In the span of one month plus change, my mom was diagnosed with cancer, underwent surgery to remove the cancer, and learned a week later, on Thursday, that she is now cancer-free without need for chemo or radiation. We whooped as much as one can do without raising your voice in sweet exultation in a surgeon’s office. Inside I sang a Hallelujah chorus by my lonesome. On Friday, a personal project made great strides which gave me the courage to go knock on the door of my father’s house and spend 10 minutes talking with his widow who I hadn’t spoken with for four years at her behest. I didn’t know that just two weeks later I would be laid off due to reduction in workforce.

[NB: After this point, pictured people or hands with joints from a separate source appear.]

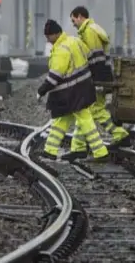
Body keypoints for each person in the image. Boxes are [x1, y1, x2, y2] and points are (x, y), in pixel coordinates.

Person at [36, 19, 109, 162]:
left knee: (85, 121)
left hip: (71, 93)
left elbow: (54, 76)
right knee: (60, 121)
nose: (47, 40)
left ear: (55, 34)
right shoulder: (74, 41)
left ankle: (101, 152)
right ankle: (50, 151)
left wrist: (41, 90)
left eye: (48, 36)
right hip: (83, 88)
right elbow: (88, 55)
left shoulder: (61, 49)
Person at [66, 6, 130, 161]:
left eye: (73, 20)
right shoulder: (92, 30)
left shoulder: (89, 32)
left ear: (80, 16)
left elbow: (95, 58)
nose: (73, 23)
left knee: (94, 111)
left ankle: (120, 135)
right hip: (99, 76)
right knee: (86, 112)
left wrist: (94, 80)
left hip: (96, 78)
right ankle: (78, 148)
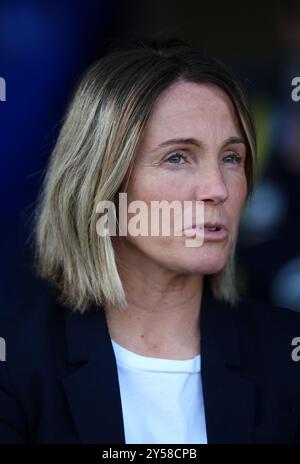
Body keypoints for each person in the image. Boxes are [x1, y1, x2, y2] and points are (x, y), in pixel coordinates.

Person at [0, 38, 300, 444]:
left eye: (231, 158)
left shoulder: (287, 357)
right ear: (101, 182)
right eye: (178, 157)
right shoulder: (16, 363)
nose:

One domino set the others into motion. The constant image in my mind during all of this is trying to find examples of what joy looks like. In spite of the more challenging parts of this rock opera, I, the heroine, can choose to sink or swim and I can see land in the near distance, so swimming is the only option. When one door closes, do you have the temerity to walk through the one that opens?
Suffering – Endurance – Character – Hope
So, the question I would ask you is how can you become the hero or heroine in your own rock opera? What change of tactic or mindset will help you see the horizon line- what will compel you to swim if you’re flailing right now? In the darkest moments of the time of my mom’s diagnosis or waiting to find out if the cancer had spread, when I found my hands gripping the knotted end of my rope, I held up a hand and tried to pull others up as a method for pulling myself up. All of us are starring in our own rock operas and the end doesn’t have to be tragic or grim. It is my hope for you that together we can muster through the tough bits to claim the glorious ones with the electric guitar solos that sing.